Mountain Ethics Declaration

Accepted by the General Assembly of the UIAA & previously known as THE MOUNTAIN CODE.

  1. Individual Responsibility Mountaineers and climbers practice their sport in situations where there is a risk of accidents and where outside help may not be available. With this in mind, they engage in this activity at their own risk and are responsible for their own safety. The actions of individuals should not endanger those around them nor damage the environment. For example, the fixing of anchors on new or existing routes cannot automatically be taken as acceptable.
  2. Team Spirit Members of a team should be prepared to make compromises in order to balance the needs and abilities of all the group. The climb will invariably be most successful where the members support and encourage one another.
  3. Climbing & Mountaineering Community Every person we meet in the mountains or on a rock face deserves an equal measure of respect. Even in remote places and stressful situations, we should always treat others as we want to be treated ourselves.
  4. Visiting Foreign Countries When we are guests in foreign countries, we should always conduct ourselves politely and with restraint. We should show consideration to the local people and their culture – they are our hosts. We should respect local climbing ethics and style and never drill holes or place bolts where there is a traditional ethic against it or where no locally established ethics exists. We will respect holy mountains and other sacred places and always look for ways to benefit and assist local economies and people. An understanding of foreign cultures is part of a complete climbing experience.
  5. Responsibilities of Mountain Guides and other Leaders Professional mountain guides, other leaders and members of the groups they lead should each understand their respective roles and respect the freedoms and rights of other groups and individuals. In this declaration we recognise the high standards of practice achieved by the mountain guides’ own professional body.

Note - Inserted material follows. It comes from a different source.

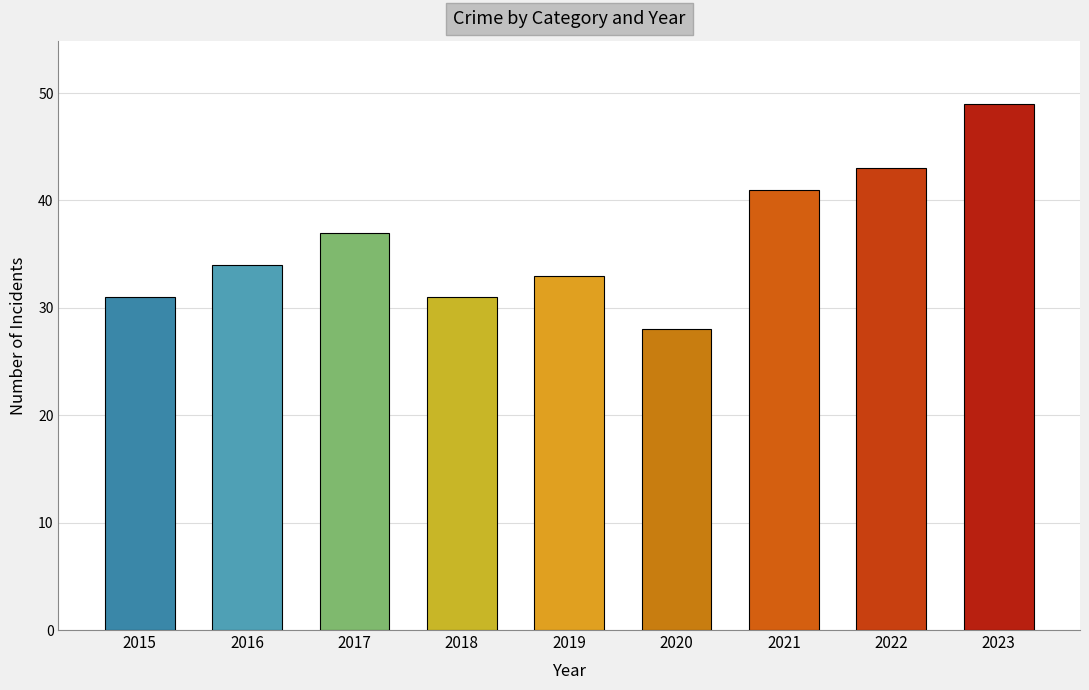

Which has a higher value, 2016 or 2019?

2016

  6. Emergencies, Dying and Death We must be prepared for emergencies and situations which result in serious accidents and death. All participants in mountain sports should clearly understand the risks and hazards and the need to have appropriate skills, knowledge and equipment. They need to be ready to help others in the event of an emergency or accident and also be ready to face the consequences of a tragedy. It is hoped that commercial operators in particular will warn their clients that their objectives may have to be sacrificed to assist others in distress.
  7. Access and Conservation We believe that freedom of access to mountains and cliffs in a responsible manner is a fundamental right. We should always practice our activities in an environmentally sensitive way and be proactive in preserving nature and the landscape. We should always respect access restrictions and regulations agreed by climbers with nature conservation organizations and authorities.
  8. Style The quality of the experience and how we solve a problem is more important than whether we succeed. We should always strive to leave no trace on the rock face or the mountainside.
  9. First Ascents The first ascent of a route or a mountain is a creative act. It should be completed in a manner at least as good as the style and traditions of the region. The way the climb was achieved should be reported exactly.
  10. Sponsorship, Advertising and Public Relations The cooperation between sponsors and mountaineers or climbers must be a professional relationship that serves the best interests of mountain sports. It is the responsibility of the mountain sports’ community to educate and inform both media and public in a proactive manner.
  11. Use of supplementary oxygen in Mountaineering The use of supplementary oxygen in high altitude mountaineering has been under debate for several years. In this debate, different components related to the topic can be distinguished, such as medical aspects and ethical considerations. The medical aspects should be of paramount concern to all mountaineers. Ethical considerations are best left to the individual climber, provided that, if a climber does use oxygen, plans are made to remove used bottles from the mountain.
  12. High altitude guided commercial expeditions It is hoped that commercial operators, especially those without qualifications, attempting 8000m or other comparable peaks which offer limited rescue facilities will recognize the limitations of the clients in their care. All efforts should be made to ensure the safety of such clients and also to warn their clients that plans may have to be curtailed to help others on the mountain in distress.